[Document layout analysis data]

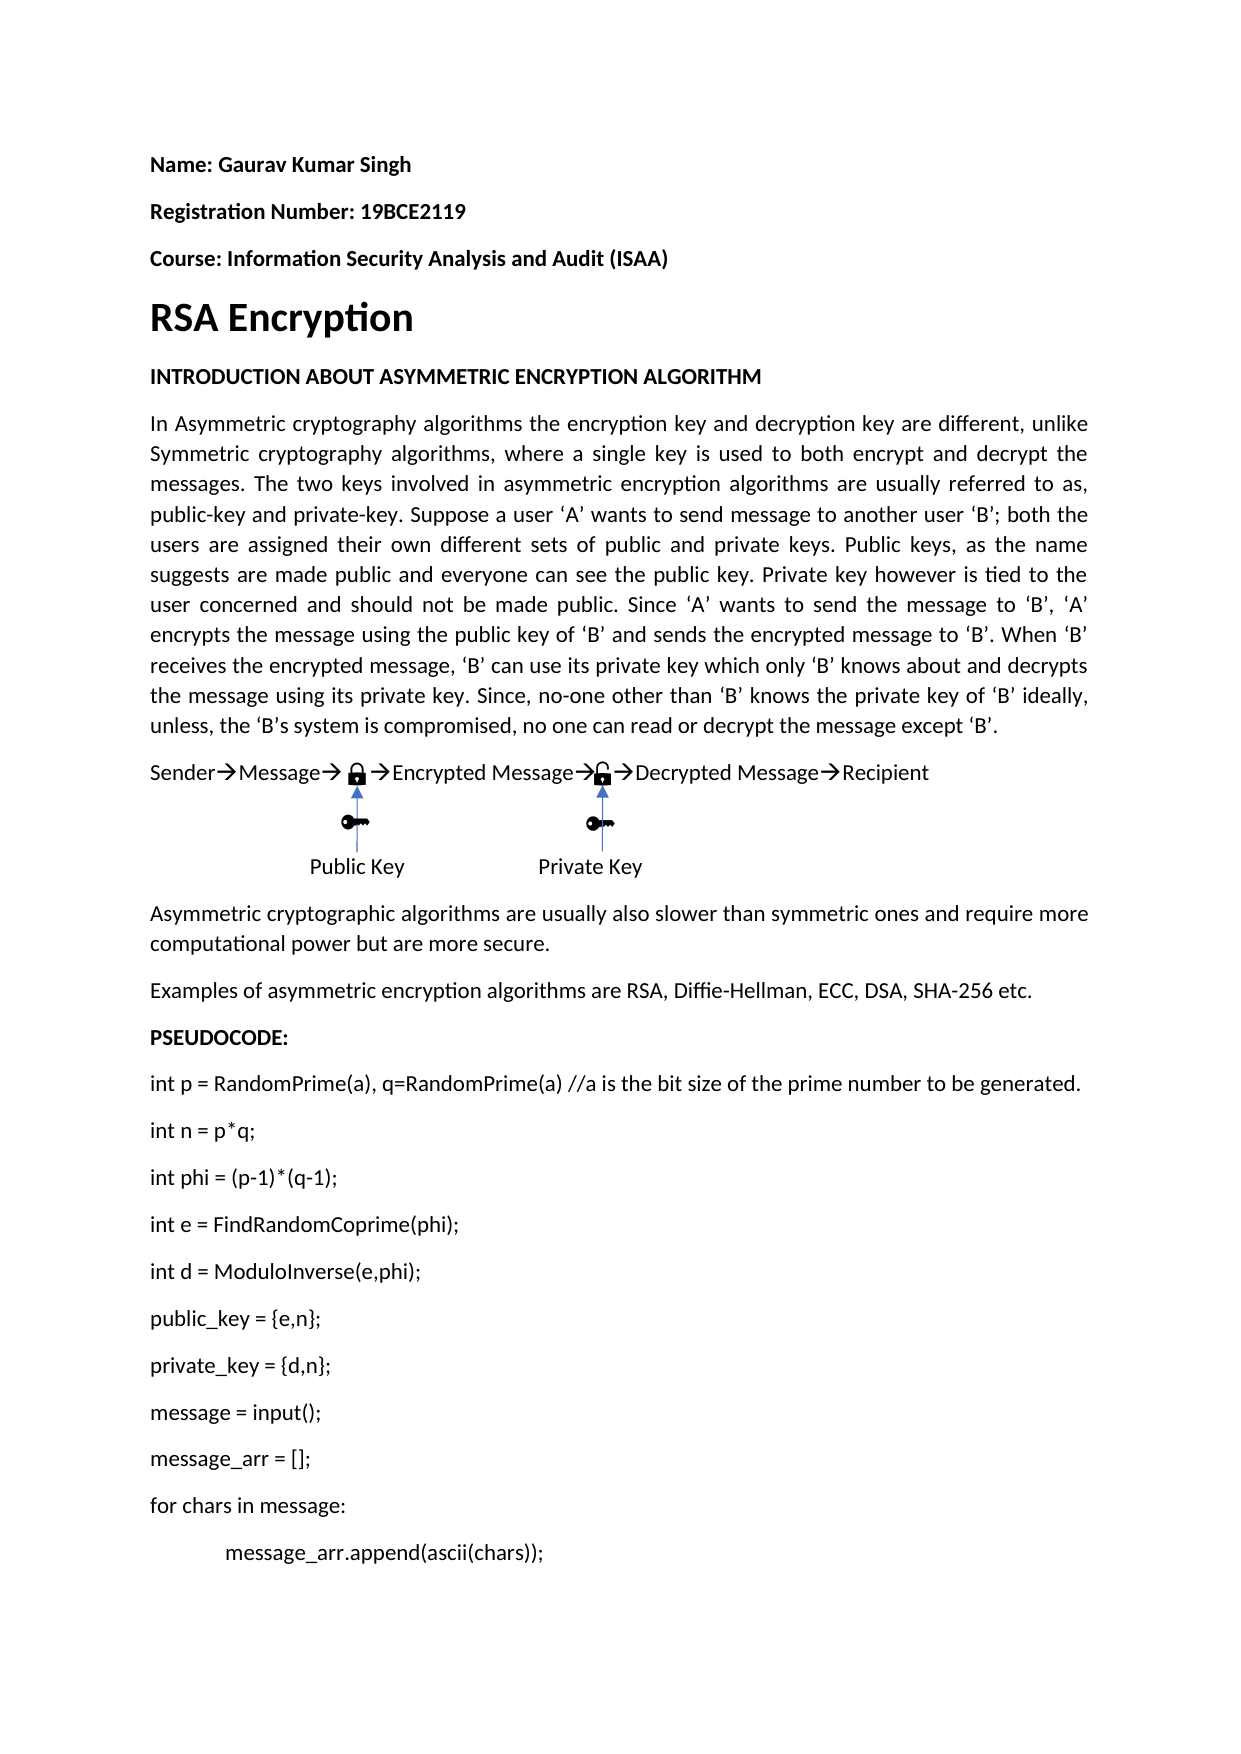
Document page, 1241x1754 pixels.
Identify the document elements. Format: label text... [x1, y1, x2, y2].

text public_key = {e,n}; [150, 1304, 1090, 1332]
text int e = FindRandomCoprime(phi); [150, 1210, 1090, 1238]
text Public Key Private Key [150, 852, 1090, 880]
picture [588, 759, 617, 788]
text Name: Gaurav Kumar Singh [150, 150, 1090, 178]
text message_arr = []; [150, 1444, 1090, 1472]
text PSEUDOCODE: [150, 1023, 1090, 1051]
text int phi = (p-1)*(q-1); [150, 1163, 1090, 1191]
text for chars in message: [150, 1491, 1090, 1519]
text Course: Information Security Analysis and Audit (ISAA) [150, 244, 1090, 272]
text Registration Number: 19BCE2119 [150, 197, 1090, 225]
picture [603, 807, 615, 840]
text RSA Encryption [150, 291, 1090, 341]
text Examples of asymmetric encryption algorithms are RSA, Diffie-Hellman, ECC, DSA, SHA-256 etc. [150, 976, 1090, 1004]
text private_key = {d,n}; [150, 1351, 1090, 1379]
text int p = RandomPrime(a), q=RandomPrime(a) //a is the bit size of the prime number to be generated. [150, 1069, 1090, 1097]
text INTRODUCTION ABOUT ASYMMETRIC ENCRYPTION ALGORITHM [150, 362, 1090, 390]
picture [340, 805, 370, 839]
text message = input(); [150, 1398, 1090, 1426]
text message_arr.append(ascii(chars)); [150, 1538, 1090, 1566]
text int d = ModuloInverse(e,phi); [150, 1257, 1090, 1285]
picture [585, 807, 602, 840]
text SenderMessage Encrypted Message Decrypted MessageRecipient [150, 758, 1090, 786]
text In Asymmetric cryptography algorithms the encryption key and decryption key are different, unlike Symmetric cryptography algorithms, where a single key is used to both encrypt and decrypt the messages. The two keys involved in asymmetric encryption algorithms are usually referred to as, public-key and private-key. Suppose a user ‘A’ wants to send message to another user ‘B’; both the users are assigned their own different sets of public and private keys. Public keys, as the name suggests are made public and everyone can see the public key. Private key however is tied to the user concerned and should not be made public. Since ‘A’ wants to send the message to ‘B’, ‘A’ encrypts the message using the public key of ‘B’ and sends the encrypted message to ‘B’. When ‘B’ receives the encrypted message, ‘B’ can use its private key which only ‘B’ knows about and decrypts the message using its private key. Since, no-one other than ‘B’ knows the private key of ‘B’ ideally, unless, the ‘B’s system is compromised, no one can read or decrypt the message except ‘B’. [150, 409, 1090, 739]
text int n = p*q; [150, 1116, 1090, 1144]
text Asymmetric cryptographic algorithms are usually also slower than symmetric ones and require more computational power but are more secure. [150, 899, 1090, 957]
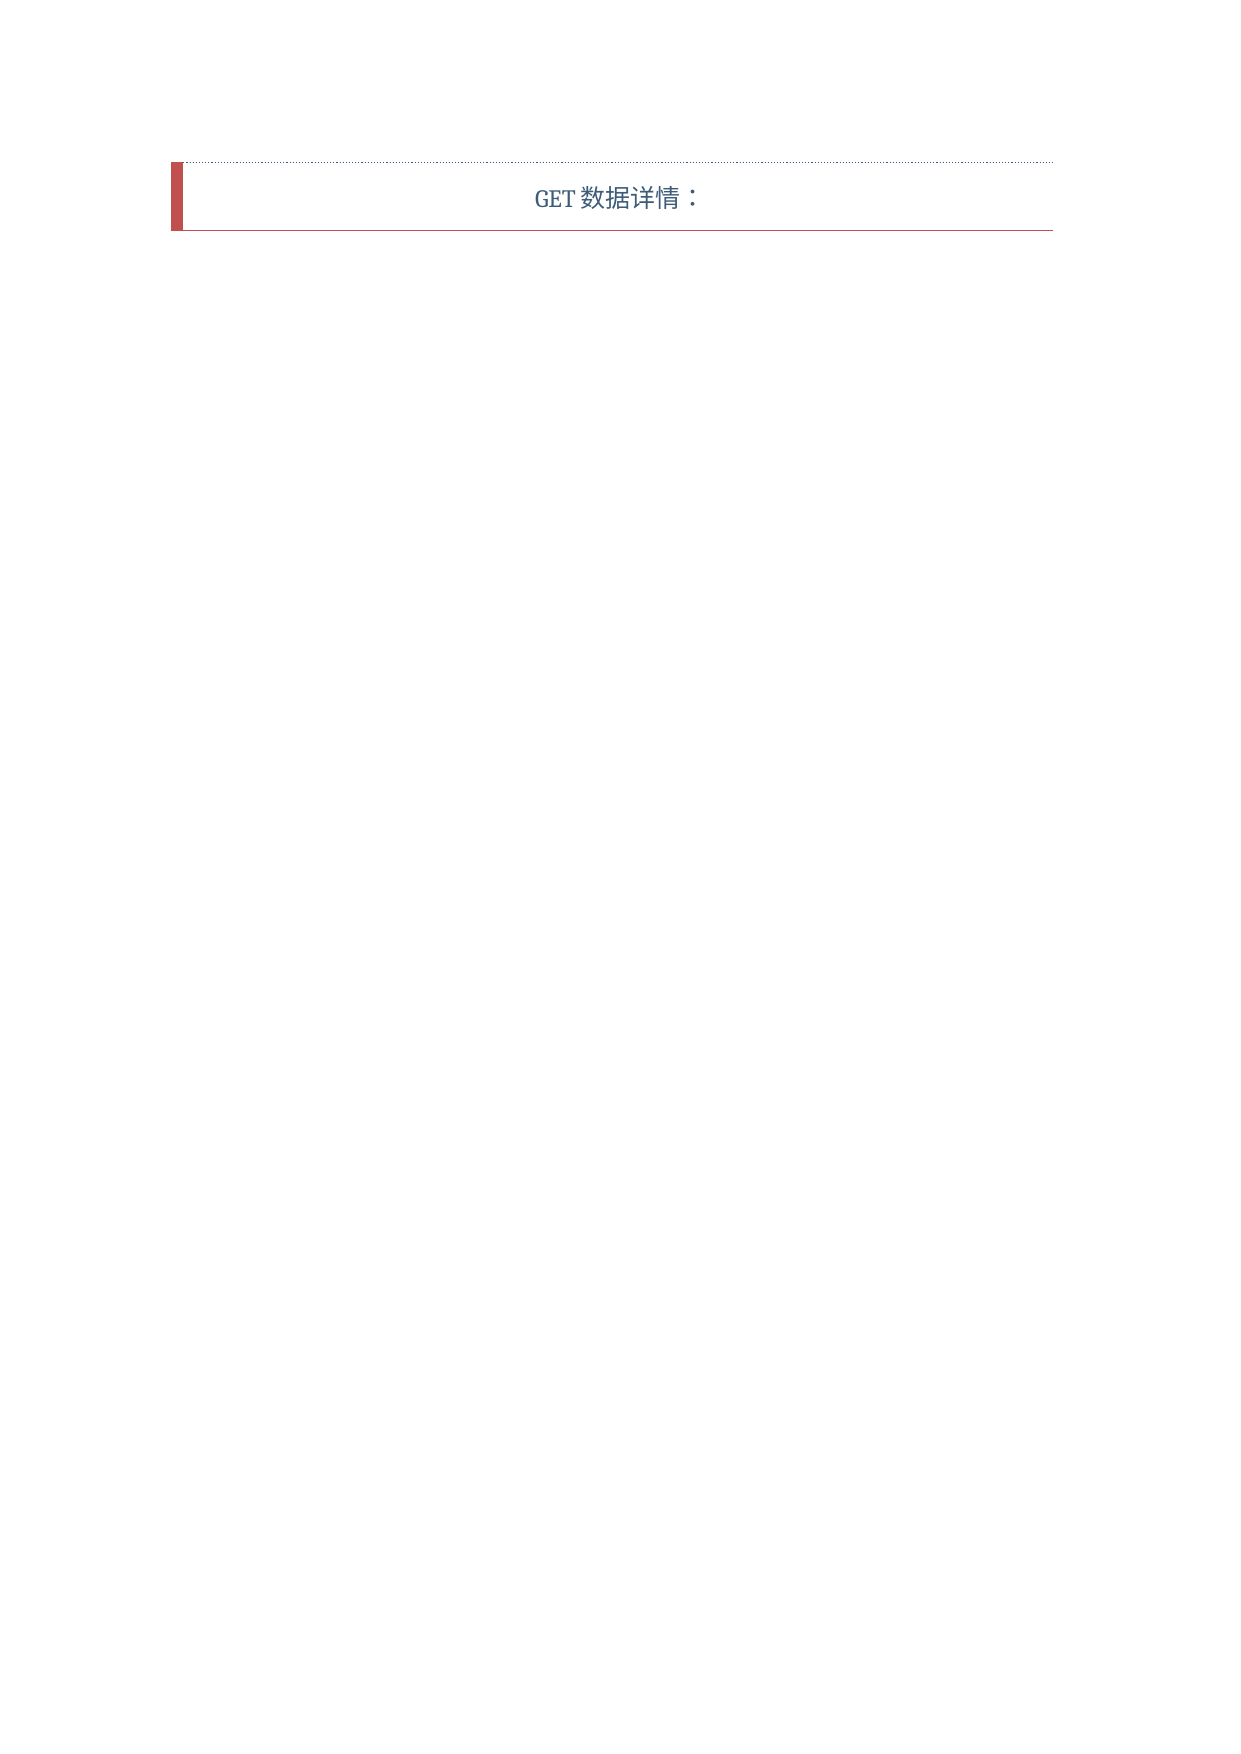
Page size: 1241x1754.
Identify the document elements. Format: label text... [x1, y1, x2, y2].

subtitle get数据详情： [183, 162, 1053, 230]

• Problem requirements: Starting from the data above, filter for lines with "than" and copy each one.

• Your solution:
text In Asymmetric cryptography algorithms the encryption key and decryption key are different, unlike Symmetric cryptography algorithms, where a single key is used to both encrypt and decrypt the messages. The two keys involved in asymmetric encryption algorithms are usually referred to as, public-key and private-key. Suppose a user ‘A’ wants to send message to another user ‘B’; both the users are assigned their own different sets of public and private keys. Public keys, as the name suggests are made public and everyone can see the public key. Private key however is tied to the user concerned and should not be made public. Since ‘A’ wants to send the message to ‘B’, ‘A’ encrypts the message using the public key of ‘B’ and sends the encrypted message to ‘B’. When ‘B’ receives the encrypted message, ‘B’ can use its private key which only ‘B’ knows about and decrypts the message using its private key. Since, no-one other than ‘B’ knows the private key of ‘B’ ideally, unless, the ‘B’s system is compromised, no one can read or decrypt the message except ‘B’. [150, 409, 1090, 739]
text Asymmetric cryptographic algorithms are usually also slower than symmetric ones and require more computational power but are more secure. [150, 899, 1090, 957]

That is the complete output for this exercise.